The constant release of new equipment for dental professionals stimulates the development of new research about its effects on dental tissues. In this way, considering the possible damage to the pulpal tissue that can compromise the dental vitality, we developed this study evaluating the influence of the use of low and high torque handpieces and Er:YAG laser on intrapulpal temperature. The aim of this study was to verify how much heat could be transmitted through the dentine, mainly for standardised low dentine thickness (0.5 mm) that is very near to the pulpal tissue.

2. What would you like to do next in this area to follow on from this work?

It is observed in the literature that dentine thickness can influence heat transmission through the dentine. Also, for Er:YAG laser, it is observed in the literature that different parameters are used even when applied to the same dental tissue. To follow this work we would like to study the influence of dentine thickness on intrapulpal temperature increase using different equipment for the preparation of cavities. We would also like to further evaluate Er:YAG behaviour, varying the laser parameters following the manufacturer's protocol and the most widely used parameters found in the literature.

Comment

Despite the advances in preventive dentistry, the greater occupation of the general dental practitioner remains the repair of carious tooth cavities. That need, together with the modification of tooth structure associated with cosmetic restorative procedures, accounts for the dilemma of achieving hard tissue manipulation whilst preserving a healthy level of pulp vitality.

This study addresses a key factor in possible pulpal injury through thermal conduction arising from the range of instrumentation chosen; careful adoption of operating parameters have sought to standardise the use of each instrument and perhaps replicate a clinical scenario. The results may appear surprising to those who view the use of high-speed rotary drills as being a common source of indirect pulpal injury through frictional contact with the tooth, but the findings of low or negative temperature rise associated with the use of the erbium YAG laser is in keeping with many other studies.

The word 'laser' is a generic and the current ability to ablate dental hard tissue and caries within an acceptable clinical setting has only been possible with the development of the erbium YAG and erbium, chromium YSGG laser wavelengths for use in dentistry. Their mechanism of action in vaporising interstitial water within enamel, dentine and caries, leads to explosive dislocation of structural components. Water vaporises at 100°C and much of the resultant energy escapes outwards from the cavity. Together with the use of a water spray, it is possible to appreciate the hypothesis of resultant low thermal rise within the tissue and the findings in this investigation.
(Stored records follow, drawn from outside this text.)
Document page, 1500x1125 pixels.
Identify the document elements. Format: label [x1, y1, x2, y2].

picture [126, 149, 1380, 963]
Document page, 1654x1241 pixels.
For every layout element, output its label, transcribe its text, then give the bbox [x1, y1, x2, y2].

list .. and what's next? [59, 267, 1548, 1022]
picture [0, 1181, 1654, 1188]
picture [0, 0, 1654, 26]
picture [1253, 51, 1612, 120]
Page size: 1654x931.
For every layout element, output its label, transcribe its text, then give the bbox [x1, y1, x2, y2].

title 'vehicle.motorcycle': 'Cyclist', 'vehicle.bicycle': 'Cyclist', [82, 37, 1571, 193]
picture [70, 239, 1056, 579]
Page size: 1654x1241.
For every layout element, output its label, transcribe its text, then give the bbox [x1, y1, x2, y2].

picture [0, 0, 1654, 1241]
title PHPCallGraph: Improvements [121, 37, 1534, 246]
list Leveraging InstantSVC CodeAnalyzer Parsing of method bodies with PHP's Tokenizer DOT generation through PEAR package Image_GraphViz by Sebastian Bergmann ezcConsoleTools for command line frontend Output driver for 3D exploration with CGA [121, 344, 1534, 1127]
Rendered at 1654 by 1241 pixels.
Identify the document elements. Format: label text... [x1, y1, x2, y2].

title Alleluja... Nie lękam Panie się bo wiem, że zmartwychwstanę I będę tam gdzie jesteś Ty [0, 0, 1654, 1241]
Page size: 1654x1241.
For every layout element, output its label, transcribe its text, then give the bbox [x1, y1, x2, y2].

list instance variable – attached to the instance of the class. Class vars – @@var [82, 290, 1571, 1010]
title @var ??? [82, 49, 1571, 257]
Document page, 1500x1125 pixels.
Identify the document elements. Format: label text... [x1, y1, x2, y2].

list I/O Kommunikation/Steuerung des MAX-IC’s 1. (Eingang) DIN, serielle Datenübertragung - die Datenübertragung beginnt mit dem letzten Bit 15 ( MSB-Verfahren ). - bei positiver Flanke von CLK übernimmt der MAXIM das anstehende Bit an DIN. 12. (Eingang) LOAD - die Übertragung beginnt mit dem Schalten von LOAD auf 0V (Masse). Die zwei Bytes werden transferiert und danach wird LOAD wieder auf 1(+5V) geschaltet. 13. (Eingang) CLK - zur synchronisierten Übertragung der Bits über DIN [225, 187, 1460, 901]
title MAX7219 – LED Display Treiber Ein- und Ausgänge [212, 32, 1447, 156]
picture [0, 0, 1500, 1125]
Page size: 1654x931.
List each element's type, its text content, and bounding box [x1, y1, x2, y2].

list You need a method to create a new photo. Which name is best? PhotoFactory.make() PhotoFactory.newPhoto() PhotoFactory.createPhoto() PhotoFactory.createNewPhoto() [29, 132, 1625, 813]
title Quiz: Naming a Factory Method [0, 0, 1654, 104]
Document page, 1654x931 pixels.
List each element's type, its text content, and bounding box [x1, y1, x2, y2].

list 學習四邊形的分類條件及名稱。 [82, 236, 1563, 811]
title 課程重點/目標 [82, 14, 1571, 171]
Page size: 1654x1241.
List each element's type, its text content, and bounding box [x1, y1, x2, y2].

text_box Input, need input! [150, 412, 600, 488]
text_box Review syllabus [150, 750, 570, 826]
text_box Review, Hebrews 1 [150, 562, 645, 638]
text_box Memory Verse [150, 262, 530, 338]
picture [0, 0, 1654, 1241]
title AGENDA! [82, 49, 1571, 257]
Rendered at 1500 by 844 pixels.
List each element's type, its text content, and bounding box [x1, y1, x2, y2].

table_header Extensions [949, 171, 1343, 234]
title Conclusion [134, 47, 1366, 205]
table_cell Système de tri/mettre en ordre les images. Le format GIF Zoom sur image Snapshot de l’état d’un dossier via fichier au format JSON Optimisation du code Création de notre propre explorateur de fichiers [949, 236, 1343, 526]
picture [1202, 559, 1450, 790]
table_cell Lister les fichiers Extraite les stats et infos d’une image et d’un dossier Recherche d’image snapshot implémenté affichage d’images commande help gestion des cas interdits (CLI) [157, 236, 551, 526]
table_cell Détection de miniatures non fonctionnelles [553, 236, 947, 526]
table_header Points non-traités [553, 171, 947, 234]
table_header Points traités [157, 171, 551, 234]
Of course, the 'deep cavity' scenario that this study seeks to replicate may carry significant concerns for laser use when extrapolated to the clinical setting, in that the need to maintain adequate water cooling may be compromised by the problems of access. The empirical nature of the investigation does not allow such compromising factors to be addressed. Equally, such concerns will also apply to the use of rotary instruments in similar situations, whereby the possible thermal assault on the pulp may be magnified. This, along with many other aspects of the dynamics of laser action on tooth tissue, has been investigated by many workers.

The growth in evidence-based protocols serves us well as we seek to provide what is best for our patients. It is without doubt that as there is a shift in treatment towards early diagnosis and interceptive action that is more selective in preserving healthy tissue, the choice of a laser may become more commonplace. Choice may add excitement to the battle with dental caries and places the dental profession in an evermore responsible position in the delivery of patient-centred restorative care.